Saadet Partisi Genel Başkanı Temel Karamollaoğlu, çeşitli ziyaretlerde bulunmak üzere geldiği Edirne’de, düzenlediği basın toplantısında, hükümet politikalarını eleştirerek gündeme ilişkin açıklamalarda bulundu.
Temel Karamollaoğlu, şunları söyledi:
“Son zamanların en önemli hadisesi, Amerika’nın, İngiltere ve Fransa ile Suriye’yi vurması oldu. Biz bunu hakikaten Müslümanlar için önemli bir gecenin sabahında, sanki sadece Suriye’de, Eset rejiminden değil bütün Müslümanlardan öç almak için yapılan bir saldırı olarak gördük ve lanetledik. Bizi üzen hükümetin yaklaşımı oldu. Yani onlar bunu olumlu karşıladıklarını ifade ettiler, bu kanaate nasıl gelir, idrak etmek, anlamak mümkün değil. Fransız devlet başkanının ‘Biz bu saldırıyla Ruslarla Türklerin arasını açtık’ diye bir ifade kullanması, bunların sinsi ve haince davrandıklarının bir işareti. Ortadoğu’da bu hadiseler aniden meydana gelmiyor, bir geçmişi var. Bu hadiselerin ulaşmak istediği bir hedef var. Münferit olarak değerlendirmeye kalkarsak çok hata yaparız. Konu ne Eset, ne IŞİD, PYD; bunların hepsi bahane. Esas hedef Irak’tan sonra Suriye’nin parçalanıp bölünmesiydi. Onun arkasından da sıra hiç kimsenin de tereddüdü olmasın, Allah muhafaza etsin, bize geliyor. Türkiye ve İran’a geliyor.

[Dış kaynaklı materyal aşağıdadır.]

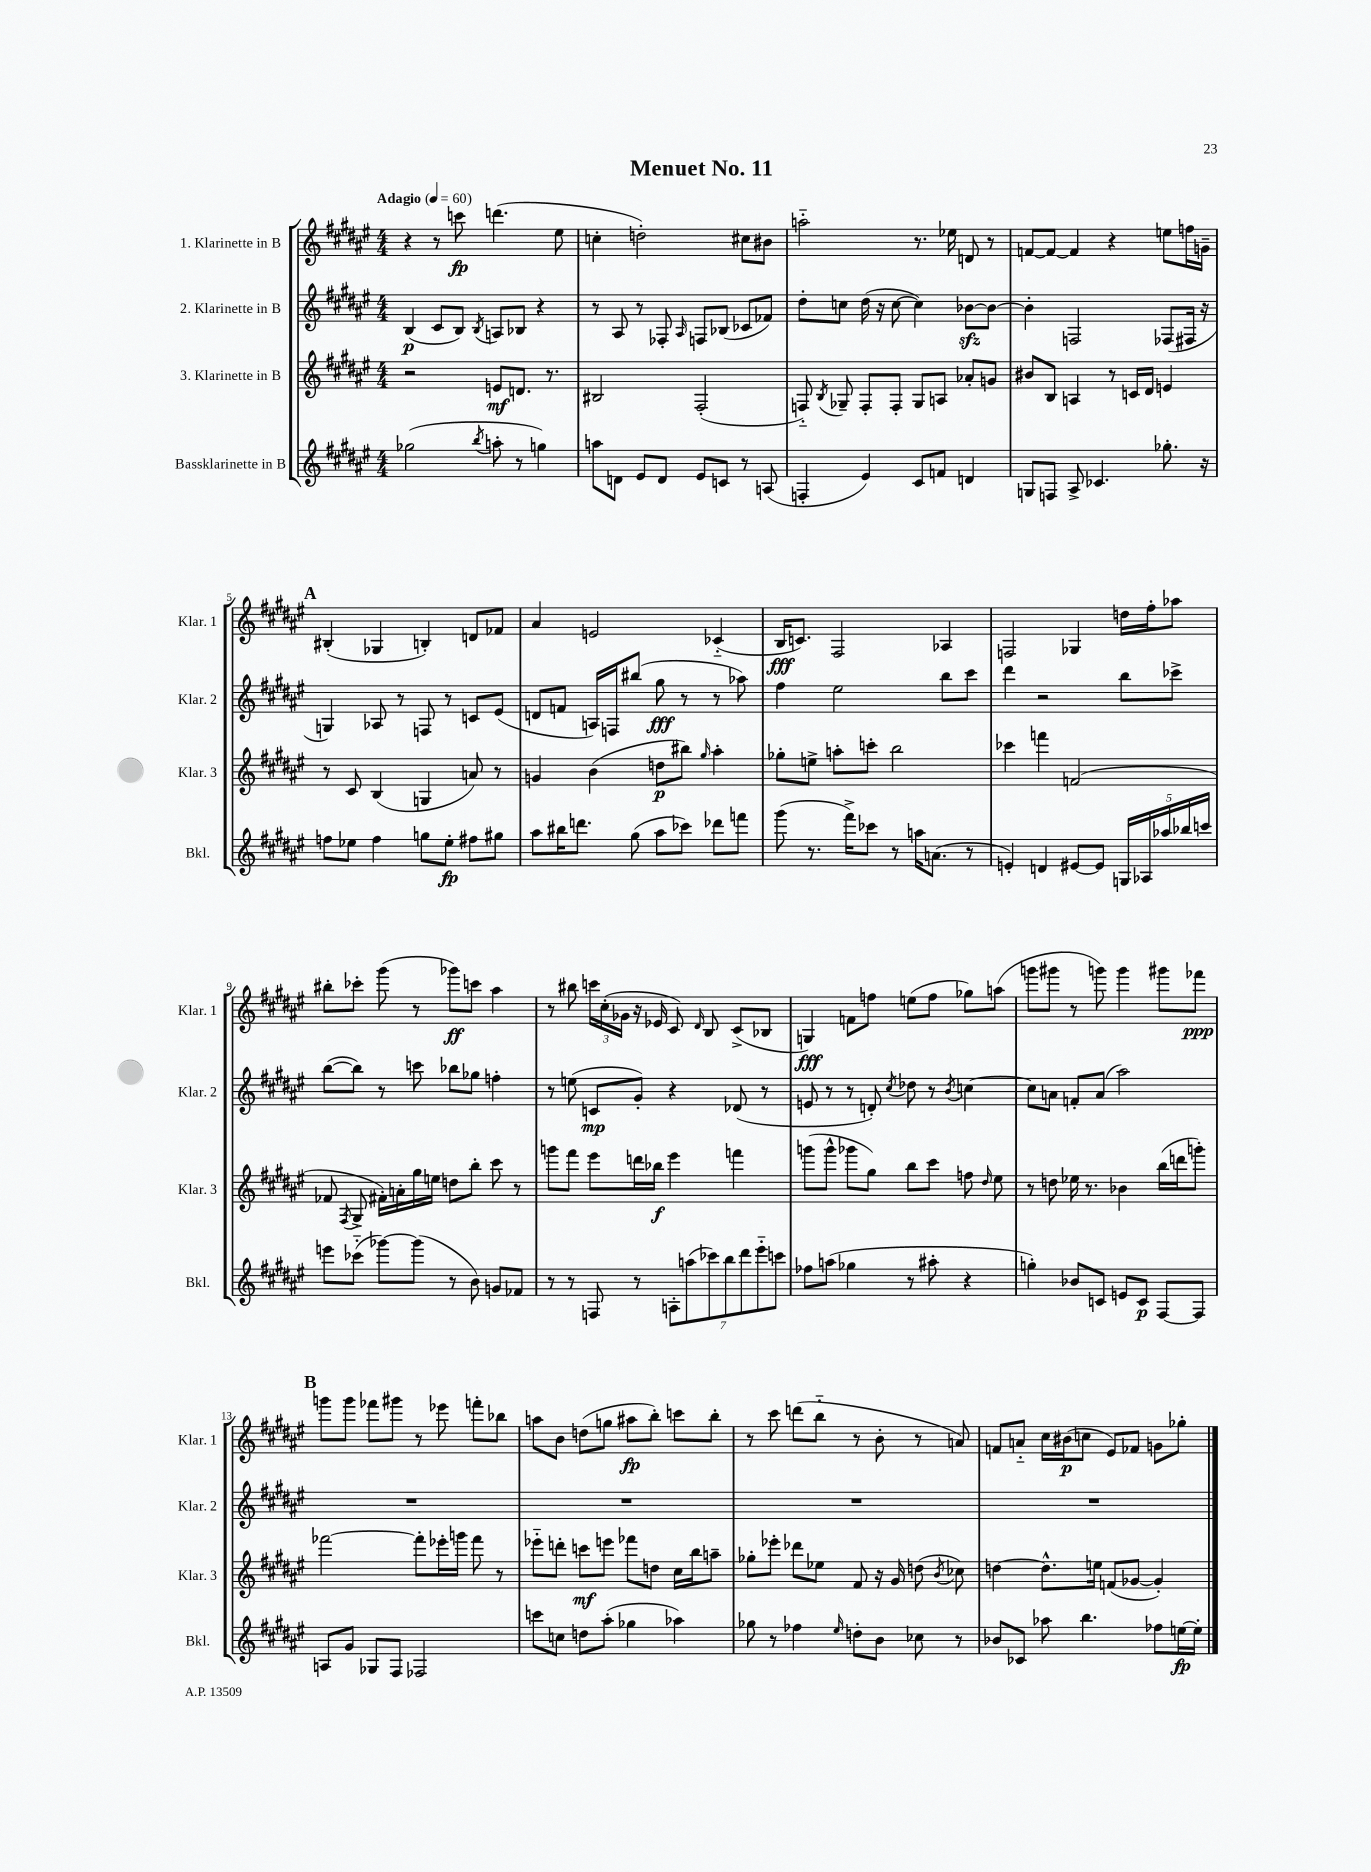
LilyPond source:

\header { title = "Menuet No. 11" }
<<
\new StaffGroup <<
\new Staff = "s0" \with { instrumentName = "1. Klarinette in B" shortInstrumentName = "Klar. 1" } {
    \clef treble \key fis \major \numericTimeSignature \time 4/4 \tempo "Adagio" 4 = 60
    \autoBeamOff r4 r8 c'''8\fp d'''4.( eis''8 |
    c''4-. d''2-.) cis''8[ bis'8] |
    a''2-_ r8. ees''16 d'8 r8 |
    f'8[~ f'8]~ f'4 r4 e''8[ f''16 g'16]-- |
    \mark \markup { \bold "A" } bis4-.( ges4 b4-.) d'8[ fes'8] |
    ais'4 e'2 ces'4-_( |
    b16[\fff c'8.]) fis2 aes4 |
    f2 ges4 d''16[ fis''16-. aes''8] |
    bis''8[-. ces'''8]-. gis'''8( r8 ges'''8[\ff) c'''8] ais''4 |
    r8 bis''8 \tuplet 3/2 { c'''16[ cis''16-.( ges'16] } r16 ees'16 cis'8) \grace { dis'16 } b8 cis'8[->( bes8] |
    g4\fff) f'8[ f''8] e''8[( f''8] ges''8[) a''8]( |
    g'''8[ gis'''8] r8 g'''8) g'''4 gis'''8[ fes'''8]\ppp |
    \mark \markup { \bold "B" } g'''8[ g'''8] fes'''8[ gis'''8] r8 ees'''8 f'''8[-. bes''8] |
    a''8[ b'8] d''8[( g''8] ais''8[\fp b''8]-.) c'''8[ b''8]-. |
    r8 cis'''8 d'''8[( b''8]-_ r8 b'8-. r8 a'8) |
    f'8[ a'8]-_ cis''16[ bis'16\p( c''8] eis'8[) fes'8] g'8[ ges''8]-. \bar "|." |
}
\new Staff = "s1" \with { instrumentName = "2. Klarinette in B" shortInstrumentName = "Klar. 2" } {
    \clef treble \key fis \major \numericTimeSignature \time 4/4
    \autoBeamOff b4\p( cis'8[ b8]) \acciaccatura { b8 } a8[ bes8] r4 |
    r8 ais8 r8 fes8-. \grace { ais16 } f8[ bes8]( ces'8[ fes'8]) |
    dis''8[-. c''8] dis''16( r16 c''8~ c''4) bes'8[~\sfz bes'8]~ |
    bes'4-. f2 fes8[( fis16] r16 |
    \mark \markup { \bold "A" } g4) aes8 r8 f8 r8 c'8[ eis'8]( |
    d'8[ f'8] a16[) f16 bis''8]( gis''8\fff r8 r8 aes''8) |
    fis''4 eis''2 b''8[ cis'''8] |
    dis'''4 r2 b''8[ ces'''8]-> |
    b''8[~( b''8]) r8 c'''8 bes''8[ ges''8] f''4-. |
    r8 e''8( c'8[\mp gis'8]-.) r4 des'8( r8 |
    e'8 r8 r8 d'8-.) \acciaccatura { cis''8 } des''8 r8 \acciaccatura { b'8 } c''4~ |
    c''8[ a'8] f'8[-. a'8]( ais''2) |
    \mark \markup { \bold "B" } R1 |
    R1 |
    R1 |
    R1 \bar "|." |
}
\new Staff = "s2" \with { instrumentName = "3. Klarinette in B" shortInstrumentName = "Klar. 3" } {
    \clef treble \key fis \major \numericTimeSignature \time 4/4
    \autoBeamOff r2 e'8[\mf d'8.] r8. |
    bis2 fis2-.( |
    f8-_) \acciaccatura { b8 } ges8-- f8[-. f8]-. ges8[ a8] aes'8[-. g'8] |
    bis'8[ b8] a4 r8 c'16[ dis'16] e'4 |
    \mark \markup { \bold "A" } r8 cis'8 b4( g4 a'8) r8 |
    g'4 b'4( d''8[\p bis''8]) \grace { gis''16 } ais''4-. |
    ges''8[-. e''8]-> a''8[-. c'''8]-. b''2 |
    ces'''4 f'''4 f'2( |
    fes'8 \acciaccatura { fis8 } gis8-> fis'16[-.) a'16-. gis''16 e''16] d''8[ b''8]-. cis'''8 r8 |
    g'''8[ fis'''8] eis'''8[ d'''16 bes''16]\f eis'''4 f'''4 |
    g'''8[( g'''8]-^ ges'''8[ gis''8]) b''8[ cis'''8] f''8 \grace { dis''16 } eis''8 |
    r8 d''8 ees''16 r8. bes'4 b''16[( d'''16 g'''8]-.) |
    \mark \markup { \bold "B" } fes'''2~ fes'''8[-. ees'''16-. g'''16] fes'''8 r8 |
    ees'''8[-_ d'''8]-. c'''8[\mf e'''8] fes'''8[ d''8] cis''16[ b''16 a''8]-- |
    ges''8[-. ees'''8]-. des'''8[ ees''8] fis'8 r16 gis'16 d''8( \acciaccatura { b'8 } ces''8) |
    d''4~ d''8.[-^ e''16] f'8[( ges'8]~ ges'4-.) \bar "|." |
}
\new Staff = "s3" \with { instrumentName = "Bassklarinette in B" shortInstrumentName = "Bkl." } {
    \clef treble \key fis \major \numericTimeSignature \time 4/4
    \autoBeamOff ges''2( \acciaccatura { b''8 } a''8-. r8 g''4) |
    a''8[ d'8] eis'8[ d'8] eis'8[ c'8] r8 a8( |
    f4-. eis'4) cis'8[ f'8] d'4 |
    g8[ f8] ais8-> ces'4. ges''8.-. r16 |
    \mark \markup { \bold "A" } f''8[ ees''8] f''4 g''8[ ees''8]-.\fp fis''8[ gis''8] |
    ais''8[ bis''16 d'''8.] gis''8( ais''8[ ces'''8]) des'''8[ f'''8] |
    gis'''8( r8. fis'''16[->) ces'''8] r8 a''16[ a'8.]( r8 |
    e'4-.) d'4 eis'8[~ eis'8] \tuplet 5/4 { g16[ aes16 aes''16 bes''16 c'''16] } |
    e'''8[ ces'''8]-_( ges'''8[~) ges'''8]( r8 b'8) g'8[ fes'8] |
    r8 r8 f8 r8 \tuplet 7/4 { a8[-. a''8( ces'''8) b''8 dis'''8 eis'''8-_ c'''8] } |
    fes''8[ a''8]( ges''4 r8 ais''8-. r4 |
    g''4-.) bes'8[ c'8] e'8[ c'8]\p fis8[~ fis8] |
    \mark \markup { \bold "B" } a8[ gis'8] ges8[ fis8] fes2 |
    c'''8[ c''8] d''8[ ais''8]-.( ges''4 aes''4) |
    ges''8 r8 fes''4 \grace { eis''16 } d''8[-. b'8] ces''8 r8 |
    bes'8[ ces'8] aes''8 b''4. fes''8[ e''16~\fp e''16]-. \bar "|." |
}
>>
>>
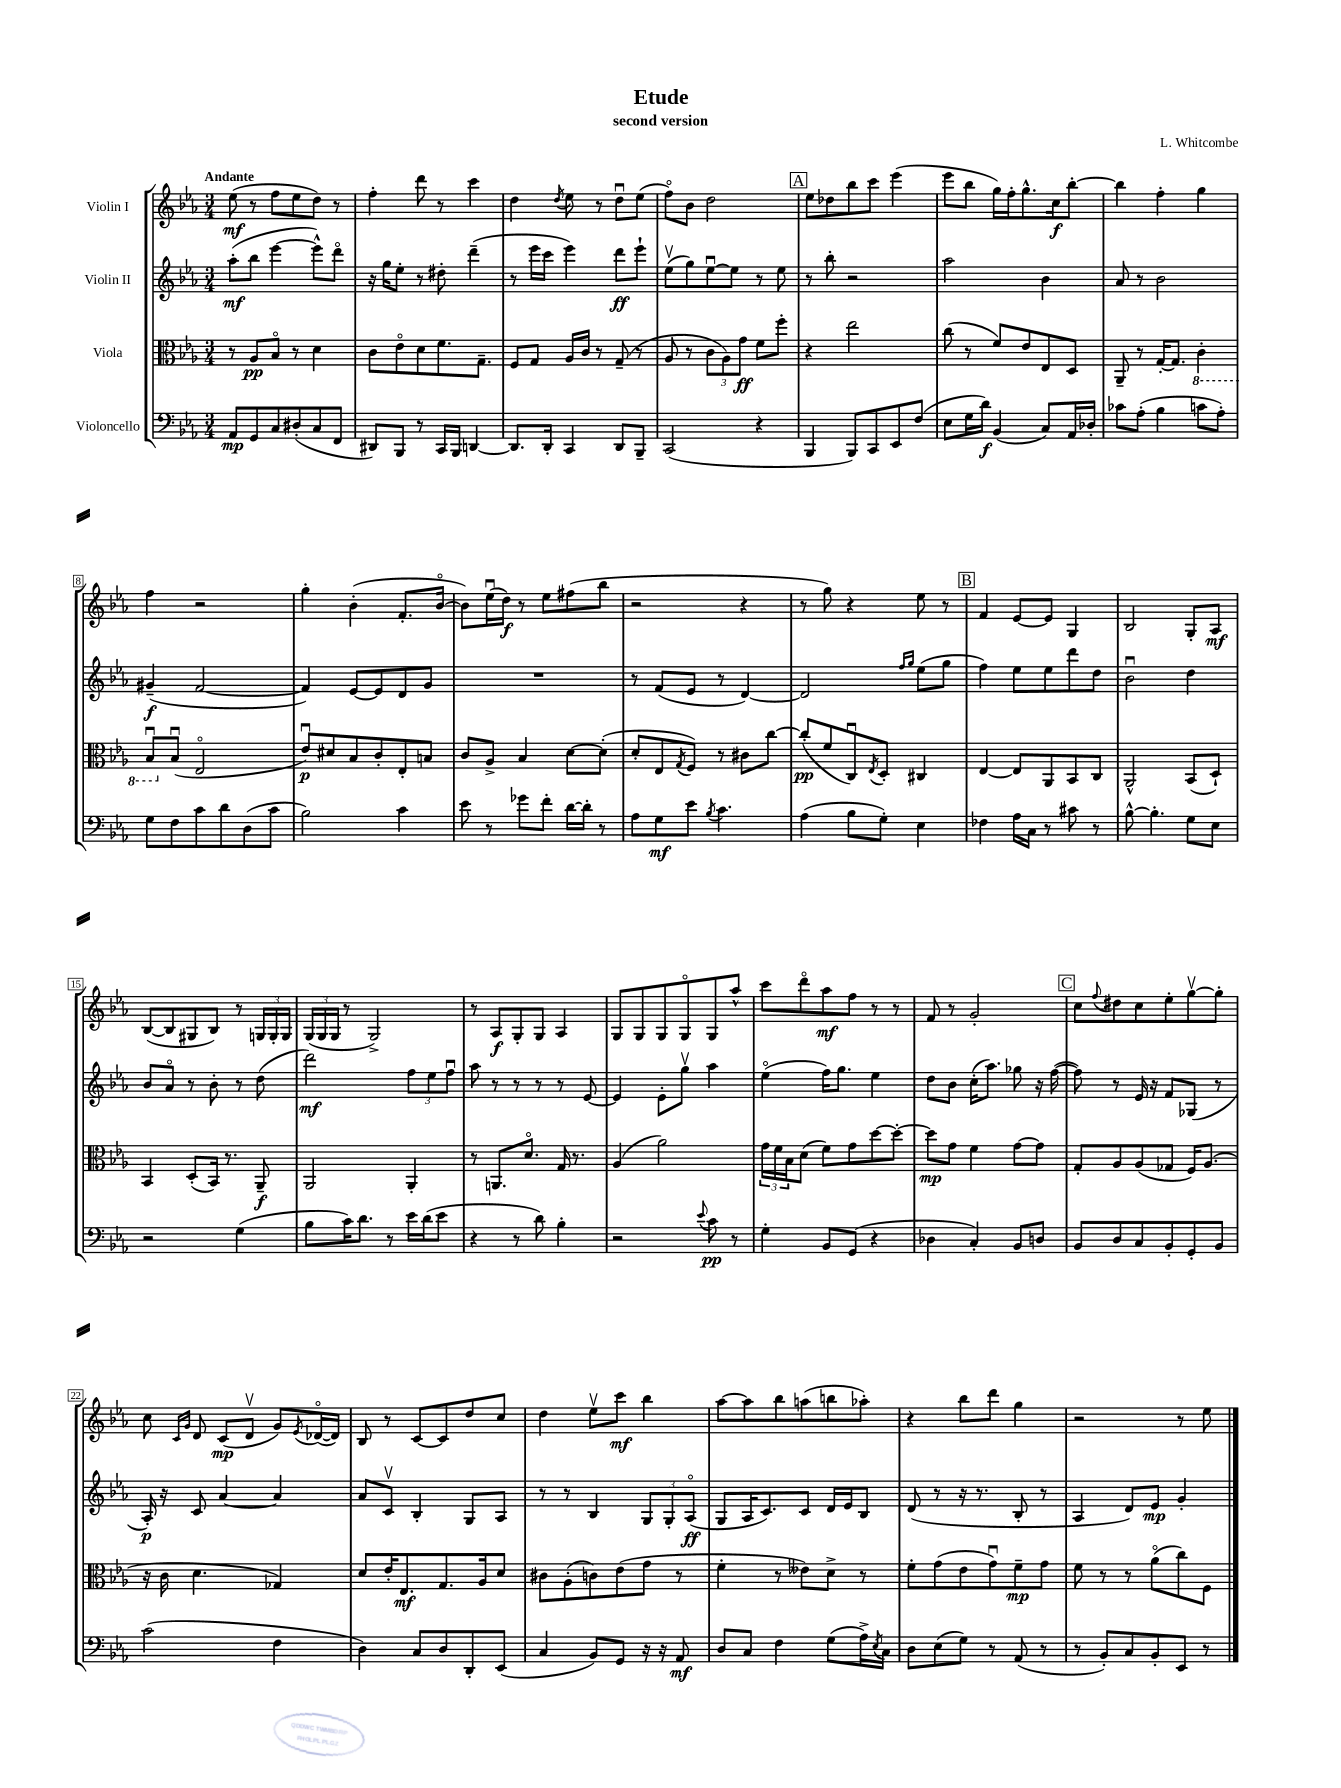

Toplantıda ‘Hükümet yeniden Milli Görüş gömleğini giyer mi?’ sorusu üzerine Karamollaoğlu, şu yanıtı verdi:
“Bu arkadaşlarımız herhalde biraz kilo aldılar, bizim gömlek bunlara sığmaz, giremezler, yırtılır. O kadar büyük, ciddi yanlış adımlar attılar ki telafisi bu arkadaşlar tarafından mümkün değil. Biz bir ittifak kurabilir miyiz? Garip geliyor ama arkadaşlar derse ki ‘Biz size devleti teslim ettik, gelin beraber yönetelim, kararları da siz alın’ o zaman varız. Ama sil baştan her şeyi değiştirmek şartıyla. Başka türlü ülkenin düze çıkması mümkün değil. Bir numaralı mesele adaletin tesisidir. Adalet olmadan bir ülkede huzur olmaz. İkincisi işin ehline verilmesidir. Bu arkadaşlar işin ehline vermeyi istemiyorlar artık. Çünkü ehil insan geldiğinde ‘Bunların yapma dediği işi yaparım, ancak böyle düzelir’ diyor. Üçüncüsü de kucaklaşma. Bu memlekette bizim farklı fikirlerde, inançlarda olan insanlar olarak kucaklaşmaya ihtiyacımız var. Huzur başka türlü sağlanmaz ki.”